BRANO CITATO:
Tira un’ariaccia pesa, di quelle che la tensione la senti a pelle, nel partito azzurro. Quando chiedi a una parlamentare di grossa caratura se Berlusconi, nel suo intervento all’assemblea congiunta di deputati e senatori, la ha convinta e quella si abbottona fino al collo, sibilando seccata: «Di queste cose io non parlo», il segnale è chiaro.

Il Cavaliere è andato giù durissimo, il cavaliere. «Ha messo la fiducia», sintetizza Paolo Romani, ed è proprio così. Il patto del Nazareno non si tocca. Neppure lo si discute. Le gioie della democrazia, il tapino, le ha già sperimentate nel primo tempo dell’assembleona, quando le mazzate contro la riforma di Matteo erano piovute giù a diluvio. Il pluriprocessato non ha nessunissima voglia di ripassarci, anche perché è palese che nel frattempo i malumori non sono diminuiti. Semmai aumentati. Dunque il capo iscrive a parlare un solo nome, il suo, e invece di provare a convincere passa senza esitazioni a ordinare e minacciare.

Le riforme, sintetizza, «dobbiamo votarle, anche perché Renzi ha la forza di approvarle da solo e se non ci stiamo diventiamo ininfluenti. Non sono quelle ideali per noi, ma sono le uniche possibili essendo minoranza». Poi, «grazie al capogruppo al Senato Romani il testo originale è molto migliorato». Nel complesso un discorso palesemente pronunciato con la mente rivolta all’Italicum molto più che al Senato. Conclusione: «Datemi fiducia come avete fatto per vent’anni e non vi ho mai deluso».

ESERCIZI:
1/ Traduci in inglese questa frase del brano su Berlusconi e le riforme: «Dunque il capo iscrive a parlare un solo nome, il suo, e invece di provare a convincere passa senza esitazioni a ordinare e minacciare.»
2/ Prosegui il brano su Berlusconi e le riforme dopo la sua ultima frase.
Le righe non hanno alcun ruolo in questo lavoro.

(Dati raccolti)
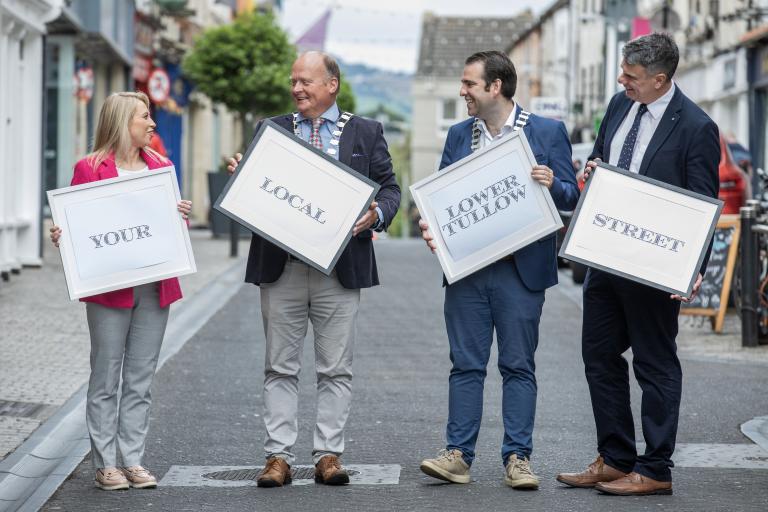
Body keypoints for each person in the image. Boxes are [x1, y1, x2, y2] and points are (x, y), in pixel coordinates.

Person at [226, 51, 400, 487]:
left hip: (340, 270)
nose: (296, 88)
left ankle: (328, 455)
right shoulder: (272, 130)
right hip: (281, 266)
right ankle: (277, 458)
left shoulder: (366, 131)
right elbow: (259, 192)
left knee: (335, 368)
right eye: (294, 81)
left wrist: (377, 213)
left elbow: (391, 189)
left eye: (305, 81)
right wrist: (241, 178)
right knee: (279, 366)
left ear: (332, 84)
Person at [556, 33, 719, 496]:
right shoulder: (618, 104)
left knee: (655, 363)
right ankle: (615, 458)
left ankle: (655, 469)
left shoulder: (696, 127)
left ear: (660, 79)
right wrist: (592, 170)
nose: (621, 81)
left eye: (631, 76)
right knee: (599, 355)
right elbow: (601, 157)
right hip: (605, 258)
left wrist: (693, 268)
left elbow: (704, 201)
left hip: (655, 265)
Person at [417, 50, 579, 488]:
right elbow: (442, 199)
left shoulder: (546, 131)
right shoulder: (457, 135)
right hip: (467, 271)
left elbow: (572, 196)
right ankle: (457, 456)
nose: (462, 91)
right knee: (465, 364)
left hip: (521, 271)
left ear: (495, 87)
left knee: (518, 365)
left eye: (469, 84)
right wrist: (430, 225)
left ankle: (518, 459)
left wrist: (553, 183)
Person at [50, 91, 192, 490]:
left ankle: (132, 459)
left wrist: (180, 215)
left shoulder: (162, 167)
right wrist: (63, 233)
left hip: (154, 286)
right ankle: (105, 463)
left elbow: (166, 229)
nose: (152, 124)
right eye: (144, 118)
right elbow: (78, 226)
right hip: (109, 288)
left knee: (141, 377)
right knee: (106, 374)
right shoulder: (89, 168)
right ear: (121, 122)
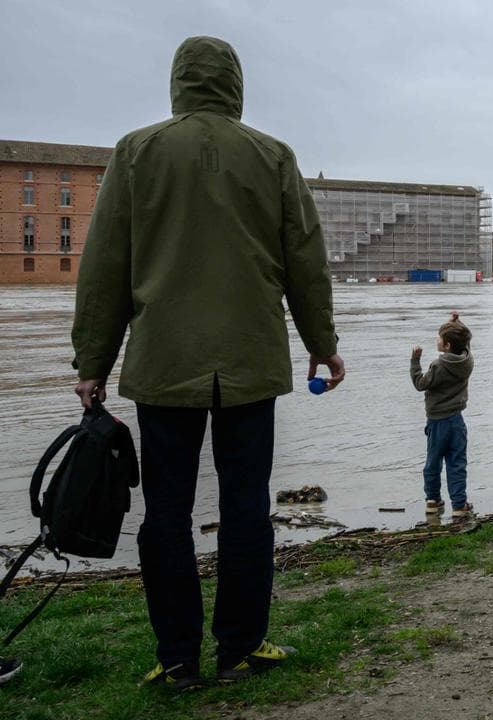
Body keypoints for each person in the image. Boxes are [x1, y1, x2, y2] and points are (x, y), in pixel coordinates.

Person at [71, 36, 343, 689]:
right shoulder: (273, 155)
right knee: (247, 506)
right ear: (234, 84)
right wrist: (322, 343)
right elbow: (305, 260)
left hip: (165, 361)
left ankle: (176, 658)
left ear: (178, 83)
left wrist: (93, 361)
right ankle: (240, 648)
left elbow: (105, 266)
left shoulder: (136, 152)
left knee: (165, 511)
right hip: (250, 360)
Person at [411, 313, 475, 519]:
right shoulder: (467, 360)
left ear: (447, 346)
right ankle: (459, 504)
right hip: (456, 420)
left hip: (437, 421)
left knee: (433, 461)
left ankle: (432, 500)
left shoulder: (438, 366)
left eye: (439, 338)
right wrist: (456, 324)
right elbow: (467, 340)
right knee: (457, 462)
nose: (436, 340)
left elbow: (420, 383)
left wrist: (415, 360)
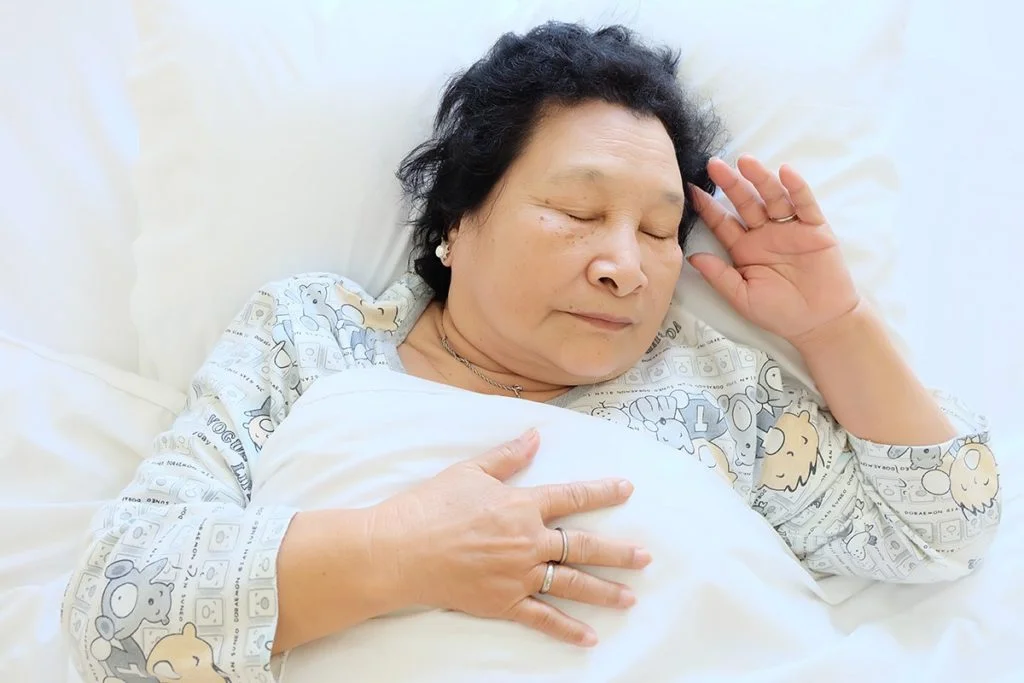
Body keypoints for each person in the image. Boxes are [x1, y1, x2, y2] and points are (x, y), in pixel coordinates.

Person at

RISPOSTE:
1/ So the leader puts down only one name to speak, his own, and instead of trying to persuade, he moves without hesitation to giving orders and making threats.

2/
Fiducia vuol dire rispettare il patto del Nazareno senza un fiato, che «se si litiga negli spogliatoi poi gli elettori non ti premiano, come hanno dimostrato alle europee». Sin qui tutto come da copione. Meno prevedibile il passaggio a muso duro sulla possibilità di «deferire ai probiviri» i reprobi che dovessero respingere il cortese invito a votare come Arcore comanda: «Chi critica in pubblico il partito va deferito al collegio dei probiviri». Oddio, presidente, ma il collegio in questione è ancora vacante! Non importa: «Lo nominerò presto».

Capezzone resiste. Il capo lo rimbrotta: «Ho deciso così per il bene del partito e del Paese». E così s’ha da fare. Non si piega neppure Minzolini, ma si sa che per lui il Cavaliere ha un debole: «Falla finita pure tu, sennò ti caccio», scherza. Nessuna voglia di scherzare invece con il senatore Gal D’Anna: «Devi smetterla con le interviste critiche. Vattene da Alfano».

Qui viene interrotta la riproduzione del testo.